Last week a Times journalist admitted that she finds the practice of male circumcision to be “abusive and barbaric”. What gave this revelation an additional charge was the fact that it came in an article about antisemitism, writes Glen Poole.
Deborah Ross is a secular, cultural Jew who has experienced anti-Semitism herself and says it is in the Jewish character to be “poised for and fearful of anti-Semitic repercussions”. At the same time, she freely admits she didn’t circumcise her son because she finds the practice abusive.
Does this mean Ross is secretly antisemitic herself?
In some people’s eyes if you hold the belief that taking a knife to the foreskin of an eight-day-old baby boy without anaesthetic is barbaric, then you are antisemitic. According to the European Jewish Congress President, Moshe Kantore, for example, those who want to ban unnecessary male circumcision in Europe are “sending out a terrible message to European Jews that our practices, and therefore our very presence on this continent, is treated with disdain.”
Benjamin Albalas, President of the Central Board of Jewish Communities in Greece also believes that trying to end the practice “is a sign of anti-Semitism” as does the columnist Tanya Gold, who wrote in The Guardian last year that a ban on male circumcision would be antisemitic.
The UKIP factor
I have no doubt that that Gold, Albalas and Kantore genuinely believe that ending unnecessary male circumcision is antisemitic, it is their heartfelt, subjective belief. And if we looked closely we could no doubt find some antisemitic people who are also anti-circumcision. Last year, for example, the Jewish Chronicle reported that people who vote UKIP (a party that has faced continued accusations of racism) are more likely to oppose circumcision and if we dug deep enough we might find some antisemitism behind that statistic.
Taking the nation as a whole, 38% of people support a circumcision ban and 35% are against it, with 27% still undecided. Does this mean that nearly 40% of the British public is antisemitic? Of course not, because being anti-circumcision is not the same as being antisemitic. You can be both, neither or one or the other. You could be an antisemitic Muslim, for example, who stands shoulder to shoulder with his Jewish brothers when it comes to defending the right to perform religious rituals on boys’ genitals.
Are Jews who oppose circumcision antisemitic?
In reality, there is no one singular Jewish view on the practice of circumcision. Some Jews campaign against it; some will only perform it in medical settings with anaesthetic; some want to continue circumcising boys without anaesthetic in religious settings and some still defend the practice of Metzitzah B’peh where blood is sucked from the circumcised baby’s penis.
Attitudes towards male circumcision sit on a continuum ranging from those who believe anything goes to those who believe in an outright ban, with various compromising (or compromised) positions along the way. Tanya Gold, for example, believes that the practice of Jewish mohels (ritual circumcisers) sucking on baby’s circumcised penises and giving them herpes in the process is “repellent”. She says “no circumcision should be performed without medical qualification; those who disagree, including Jews, should think again”.

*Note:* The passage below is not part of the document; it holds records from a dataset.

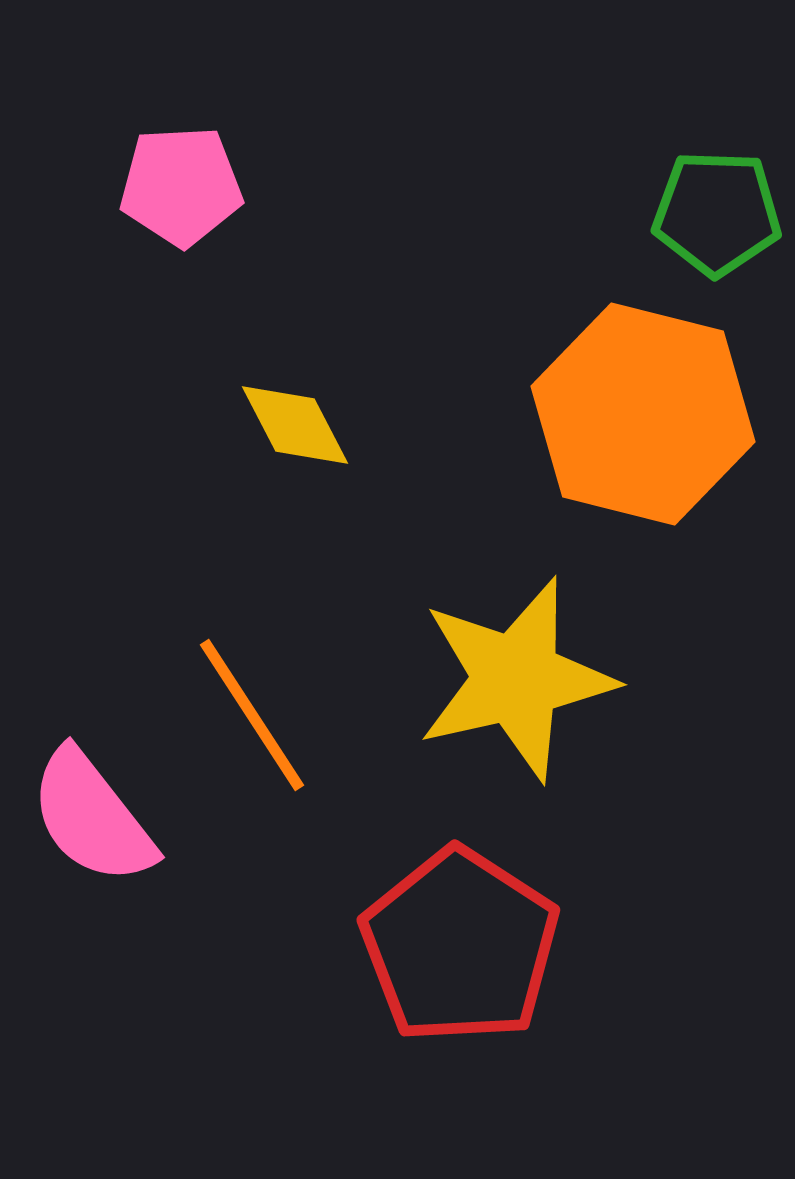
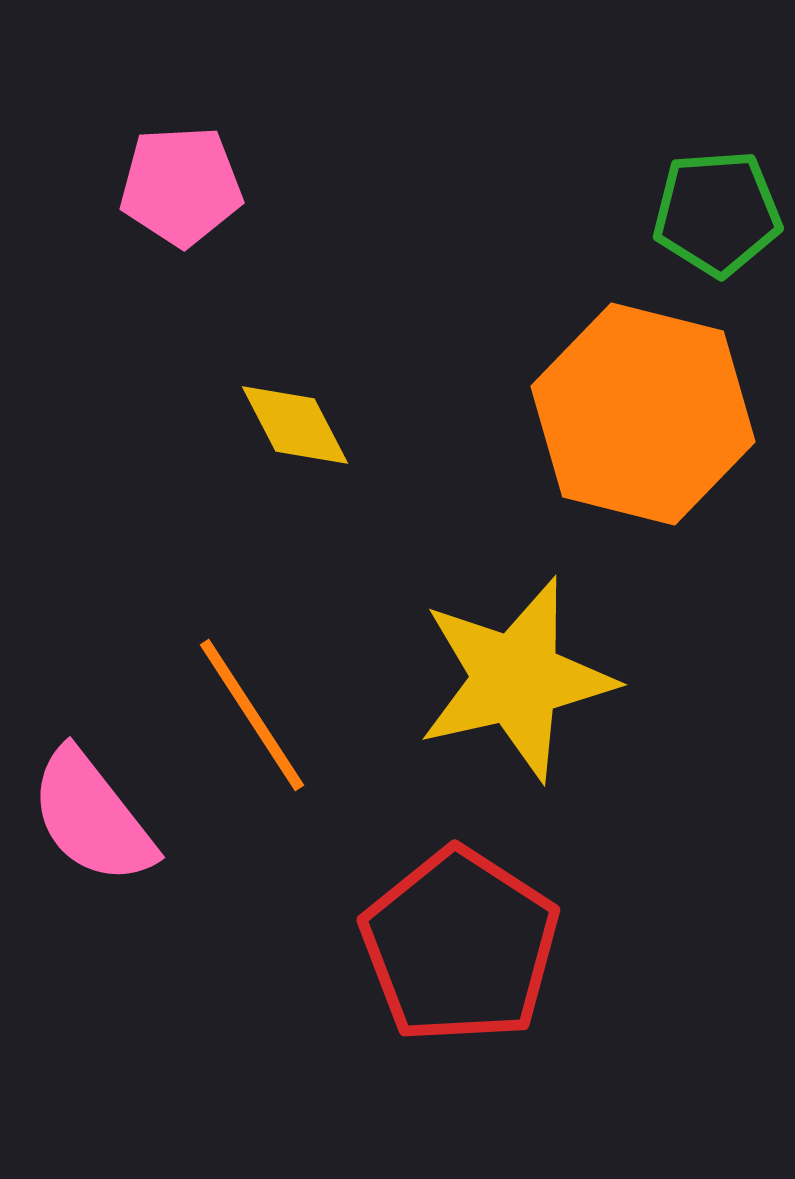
green pentagon: rotated 6 degrees counterclockwise
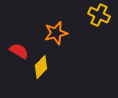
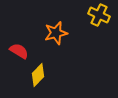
yellow diamond: moved 3 px left, 8 px down
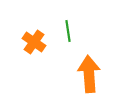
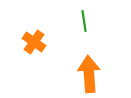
green line: moved 16 px right, 10 px up
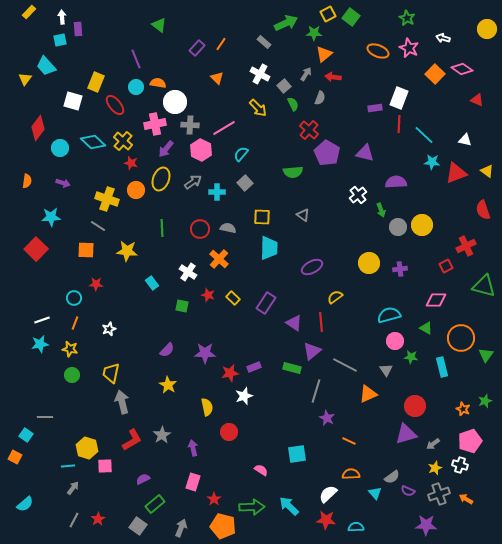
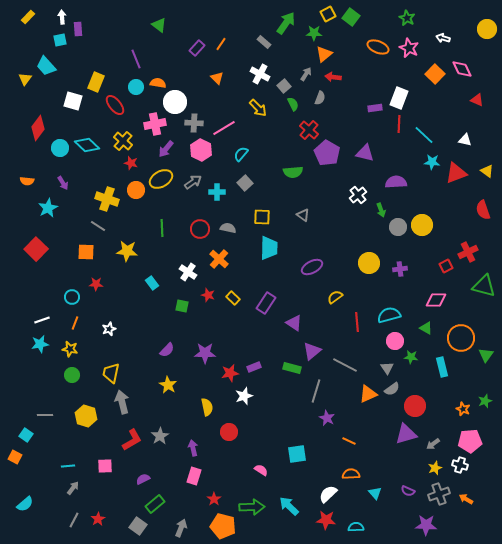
yellow rectangle at (29, 12): moved 1 px left, 5 px down
green arrow at (286, 23): rotated 30 degrees counterclockwise
orange ellipse at (378, 51): moved 4 px up
pink diamond at (462, 69): rotated 30 degrees clockwise
gray cross at (190, 125): moved 4 px right, 2 px up
cyan diamond at (93, 142): moved 6 px left, 3 px down
yellow ellipse at (161, 179): rotated 40 degrees clockwise
orange semicircle at (27, 181): rotated 88 degrees clockwise
purple arrow at (63, 183): rotated 40 degrees clockwise
cyan star at (51, 217): moved 3 px left, 9 px up; rotated 24 degrees counterclockwise
red cross at (466, 246): moved 2 px right, 6 px down
orange square at (86, 250): moved 2 px down
cyan circle at (74, 298): moved 2 px left, 1 px up
red line at (321, 322): moved 36 px right
gray triangle at (386, 370): moved 1 px right, 2 px up
gray line at (45, 417): moved 2 px up
gray star at (162, 435): moved 2 px left, 1 px down
pink pentagon at (470, 441): rotated 15 degrees clockwise
yellow hexagon at (87, 448): moved 1 px left, 32 px up
gray semicircle at (392, 477): moved 88 px up
pink rectangle at (193, 482): moved 1 px right, 6 px up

The anti-circumcision campaigners that she calls antisemitic would agree with her, but they think that regulation and legislation should go further still. Meanwhile, the orthodox Jews who want to preserve Metzitzah B’peh may think Tanya Gold is antisemitic for wanting to ban their ancient Jewish rituals.
People have a right to think differently
What some people along the continuum of circumcision beliefs, like Tanya Gold, are essentially saying is that if your belief is more interventionist than mine, then you must be antisemitic. This is an unsustainable position to take. Jewish campaigners against circumcision, like Eran Sadeh who wrote for us last week are not antisemitic, they just dare to think differently and that is a freedom that all good people should fight to preserve.
Anyone with a decent dose of empathy can understand why this is an emotive subject for Jewish communities to confront and everyone with a rational mind should also be able to reach the conclusion that daring to think differently about male circumcision does not make you antisemitic.
Acknowledging that people have a right to hold different beliefs is the antithesis of antisemitism. When we think that other people’s beliefs and actions are causing harm, it is our duty to speak out. If your think that circumcising Jewish boys is harmful to Jewish boys then raise you voice, it isn’t antisemitic to want to protect a Jewish baby from harm.
And the same applies to Muslim boys, American boys, African boys and other boy who is at risk of unnecessary male circumcision. If you think it’s harmful, speak out, it isn’t wrong to have an opinion. And if anyone tries to label you antisemitic, tell them that the Jewish journalist Deborah Ross thinks circumcision is “abusive and barbaric” and she said so in an article all about antisemitism.